Ne yaptım ki? Ne dedim?
What did I say?
Ne yapabilirdim ki? "Evet Bay Matuschek, ben bir aptalım" dedim.
What could I do? I said, "Yes, Mr. Matuschek, I'm an idiot."
- Ne? - Dedim ki, "Gümrük bildiriminde yok değil mi?"
- I said, "He's not on the manifest."
Dedim ki " Ne oldu?
I said, " What happened?
- Ne? - Hiç. Dedim ki :
What?
Ona dedim ki ; "Ne yaptığının farkında mısın?"
I said, "Do you realise what you're doing?"
Ama sonra şöyle dedim : "Ne farkı var ki? Tatlı biri."
But I said, " What's the difference?
Riske etmişti dedim, ama ne biliyorum ki?
I say "risked", but what do I know?
... Dedim ki : " Onun ne yapmasını istiyorsun?
I said, " What do you want him to do?
- Ne dedim ki?
- What did I say?
- Ne dediniz Bay Vermilyea? - Dedim ki ;
- What was that, Mr. Vermilyea?
Ben de dedim ki, "Dinle Chris William Hickey'in köşesini gazeteden çıkartmaya ne dersin?"
So I said, "Listen, Chris, " why don't you take William Hickey's column out of the paper? "
- Ben ne dedim ki?
- Like it's something to be ashamed of.
Dediğim gibi, ona dedim ki : "Ne olduğunu bilmediğim malları... ... taşıyacağımı sanıyorsan, sana bir sürprizim var."

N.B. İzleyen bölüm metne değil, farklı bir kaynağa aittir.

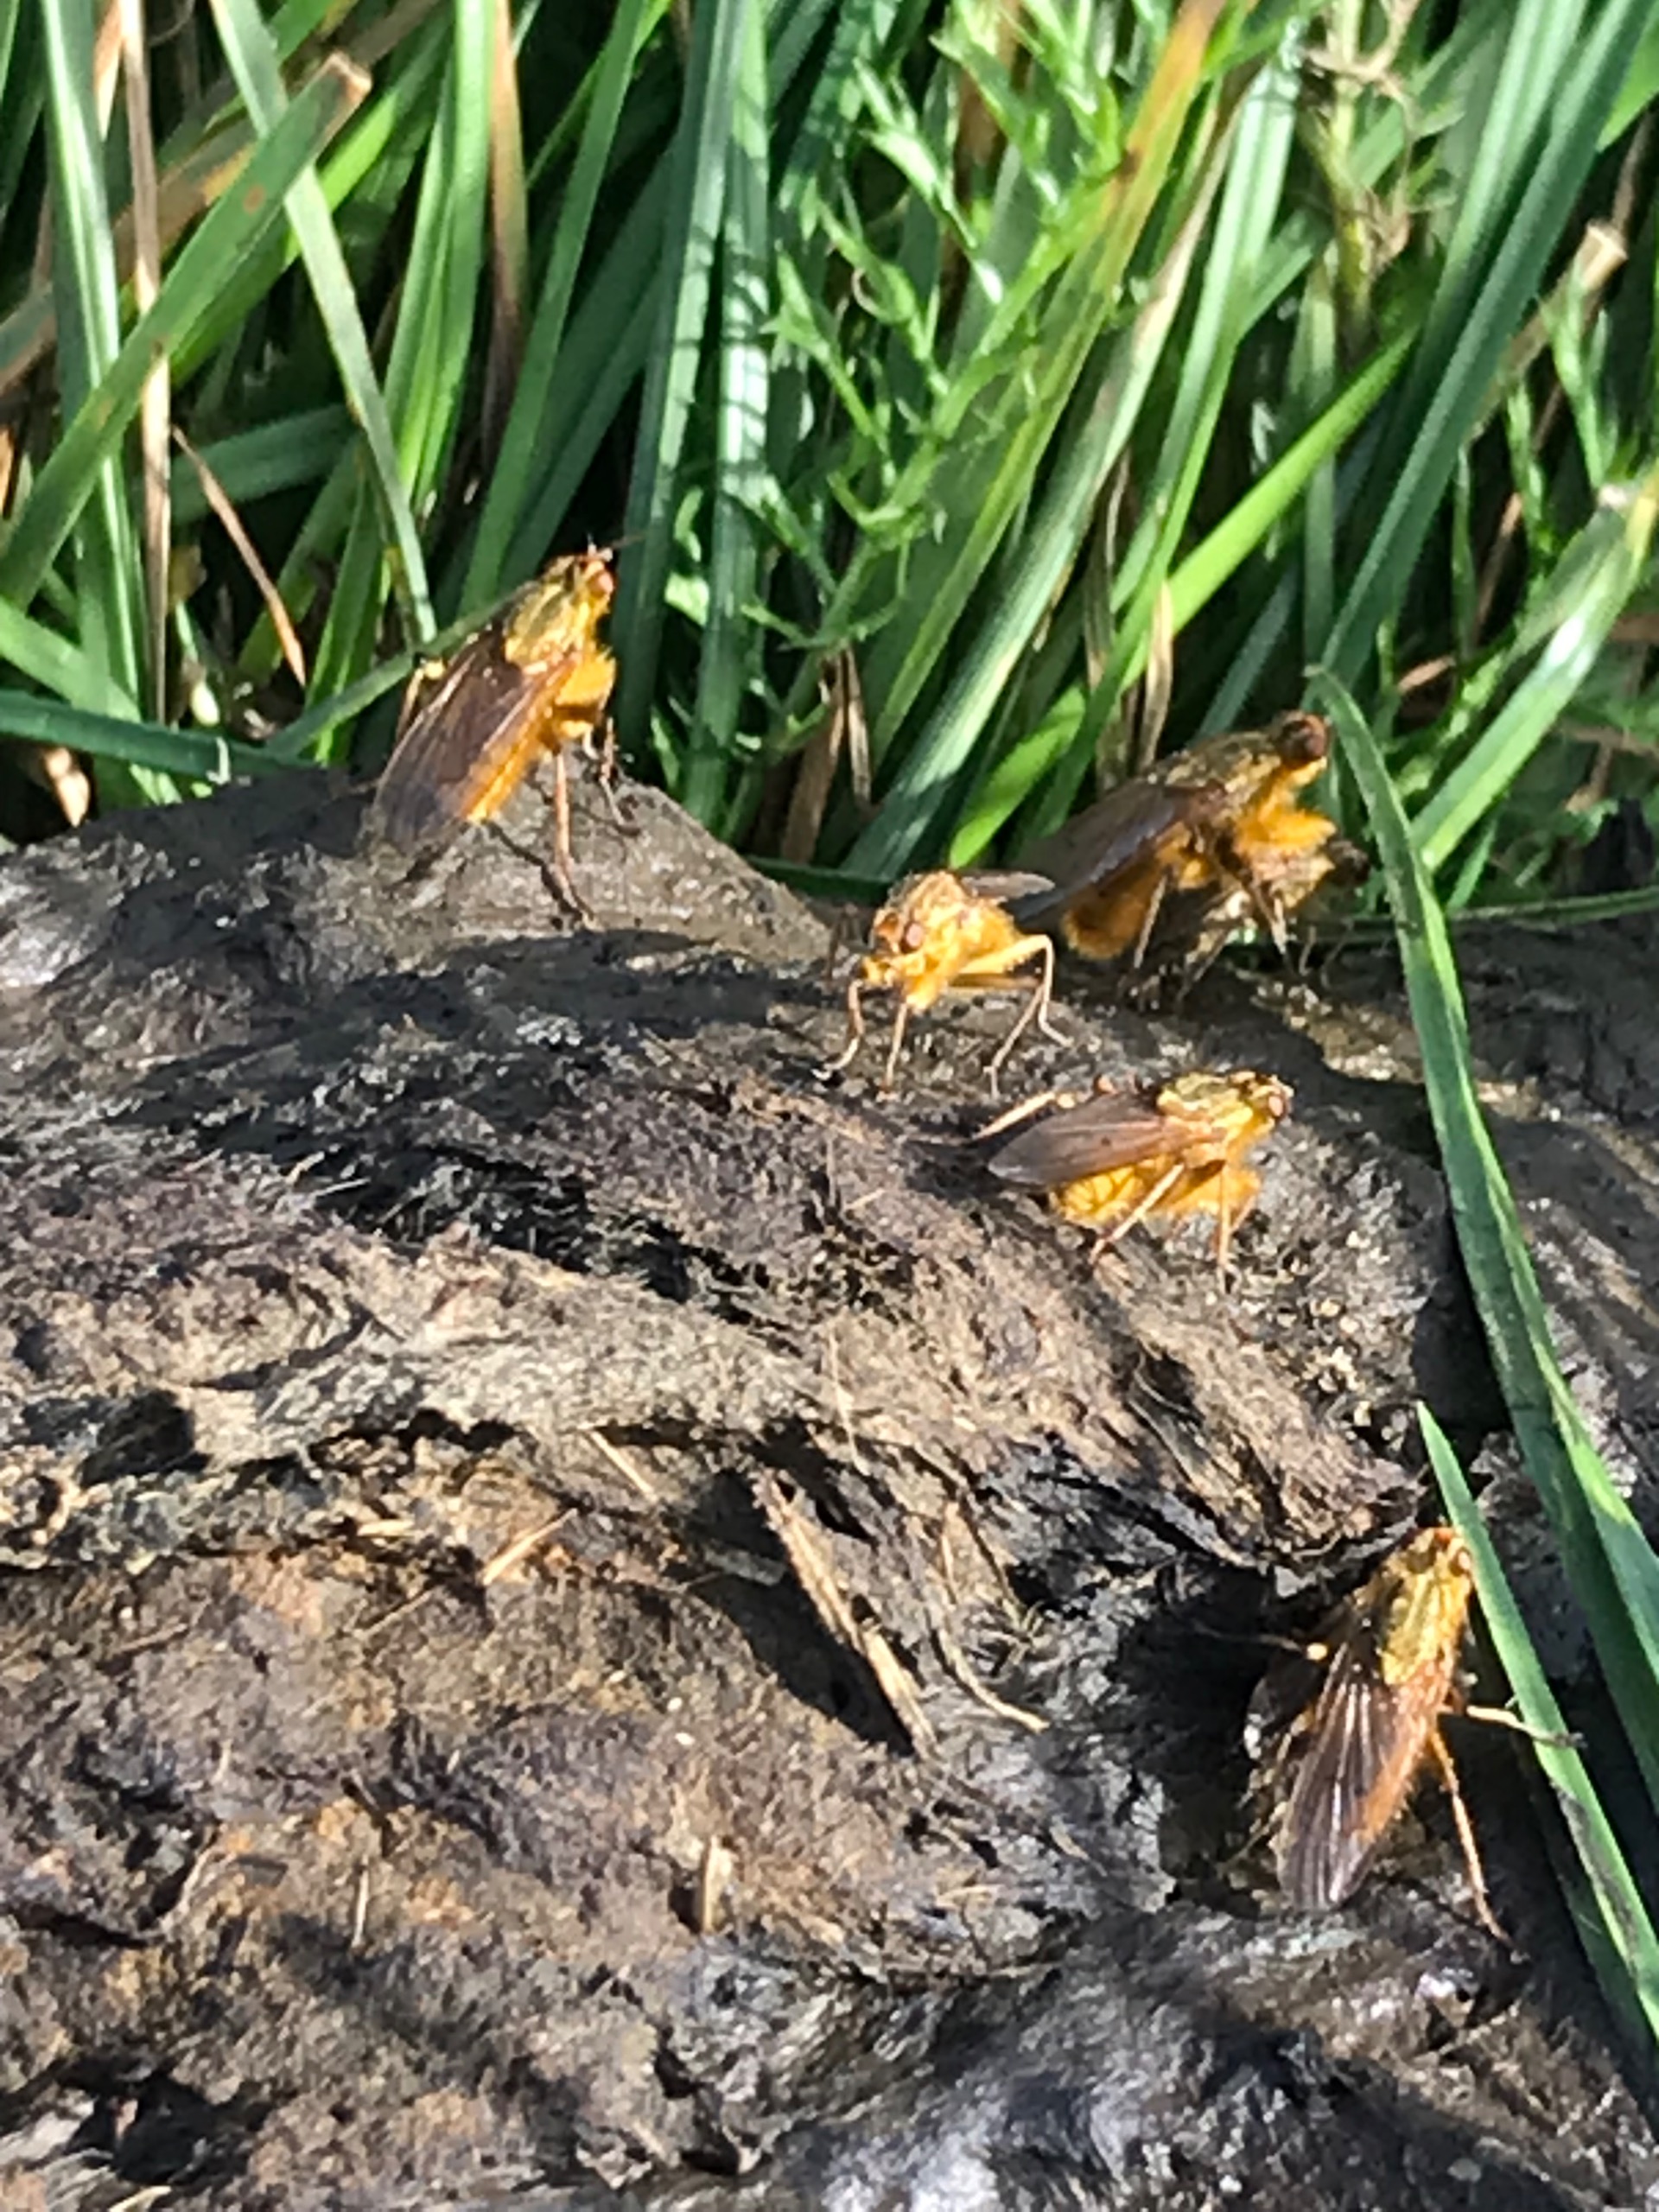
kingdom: Animalia
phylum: Arthropoda
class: Insecta
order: Diptera
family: Scathophagidae
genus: Scathophaga
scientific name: Scathophaga stercoraria
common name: Almindelig gødningsflue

As I was saying, I says to him, "If you think I'm going to cart goods which I know nothing about, you've got another thing coming."
Ve sonra dedim ki, böyle fikirleri bana, ne, neden veriyor? Bu konuda hiç iyi bir neden bulamadım.
But then I thought, "Where do you get these ideas?" and I found no answer.
Ne dedin sen ne dedin? Dedim ki :
Come again?
Kocam bir gün rüyasında ne görmüş biliyor musunuz? Bir keresinde dedim ki...
Know what my husband dreamed up one day?
Ne diyordunuz? - Dedim ki..
- What were you saying?
Ve dedim ki, "Bu mal da ne?"
And I said, "What is this stuff?"
Dedim ki : "Ne demek istiyorsun?"
I said, "What do you mean?"
Dedim ki, "Ne?" "Mutlu değilsin." dedi.
I said, "What?" It said, "You ain't happy."
Ve ben "Ne?" dedim. Ve o da dedi ki,
And I says, "What?" And then he says,
- Ne dedim ki?
- What?
Ben de dedim ki : Ne diye etrafta kasılarak yürüyorsun? Sonra o da :
So I said, "What are you strutting around like that for?"
- Ne dediniz? - Dedim ki :
What did you say?
- Kendime dedim ki, Saint-Bernard'a ne hediye edebilirim?
- I said to myself : What's a good present to give to Saint Bernard?
Dedim ki olasılığı ne kadar...
I said, do you realize how slim...
Bir an zamanı durdurup dedim ki " Ne olursa olsun, mutluluk buna denir.
I wanted to hold the moment fast and thought : " Come what may, this is happiness.
Ne düşündün? Dedim ki Âzem kardeş bu sefer kendine münasip bir kız bulur.
I thought, this time Azem finds a good girl for himself, but you came empty handed.
Geçen hafta gelmediğiniz için, kendi kendime dedim ki hanımefendi genellikle Çarşambaları geliyor her ne kadar böyle bir havada insanlar evlerinde oturmayı yeğleseler de.
Since you didn't come last week, I said to myself... well, usually the young lady comes on Wednesday... although it's true that in weather like this... people prefer to stay home.